Using an SSL certificate allows secure communication between Xcalibur W server and the remote devices.

SSL certificates can be self-signed (generated by IIS) or delivered by a certification authority.

1. Open the IIS management console and navigate to the level you wish to manage.

2. Double-click Server Certificates.

3. In the Actions zone, click Create a self-signed certificate.

4. On the Create a self-signed certificate page, type a friendly name for the certificate in the Specify a friendly name for the certificate field and then click OK.

Caution : Self-signed certificates provide an average level of security. Additionally, these certificates are only valid for one year if they are created by IIS.

1. Open the IIS management console and navigate to the level you wish to manage.

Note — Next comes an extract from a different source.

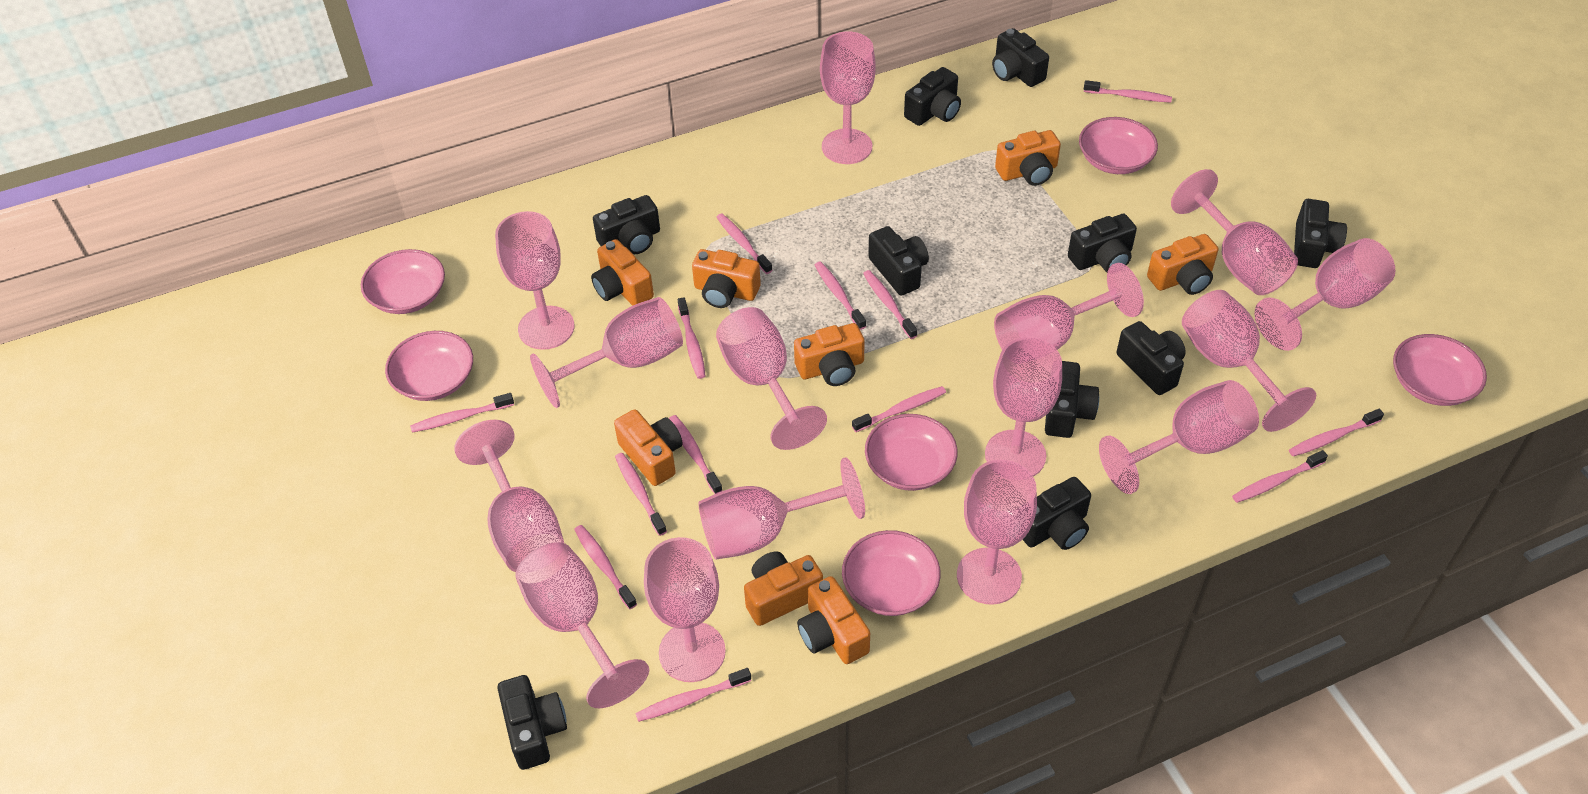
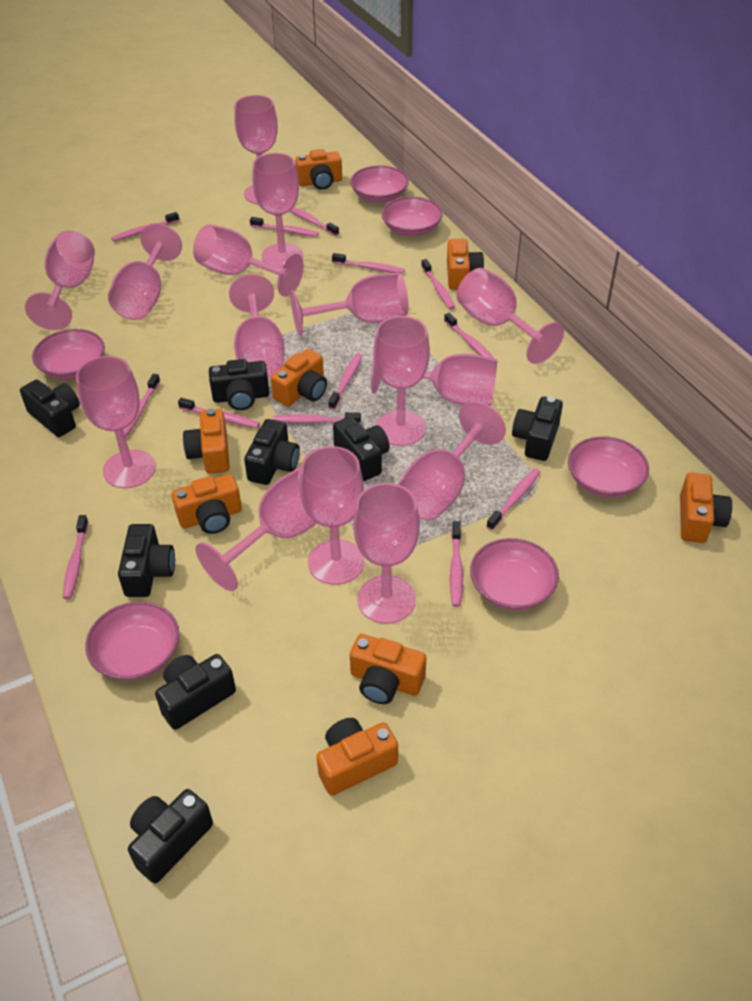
black camera: [497,675,567,770] [593,195,660,254] [868,226,929,296] [904,67,961,126] [992,28,1049,87] [1022,477,1091,550] [1045,361,1099,438] [1068,214,1137,272] [1116,321,1186,395] [1294,199,1347,268] = 10 -> [20,379,80,437] [118,524,175,597] [128,789,213,884] [155,654,236,730] [209,359,269,410] [244,419,300,485] [333,416,390,481] [512,397,563,461] = 8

2. Double-click Server certificates.

3. In the Actions zone, click Import.

4. In the Import a certificate zone:

• Type a file name in the File certificate field, or click Browse and navigate to the certificate file.
• If necessary, enter the password in the Password field.
• Tick the Allow this certificate to be exported box.

5. Click OK.

The Settings page (Views > Manager Options > Settings) is where administrators select the IIS SSL Certificate to be used to secure communication between agents and server. Each certificate available on the IIS server is shown as a separate entry within the SSL certificate table, as shown below. The certificate marked Active () is the one currently in use on the server.

The first time Xcalibur W Server is launched, there is no active certificate configured on the server. Devices cannot be enrolled until the SSL certificate is configured. Ensure an SSL certificate is marked as Active as shown below.

Refer to the Manager Options section to get more details on changing SSL certificate.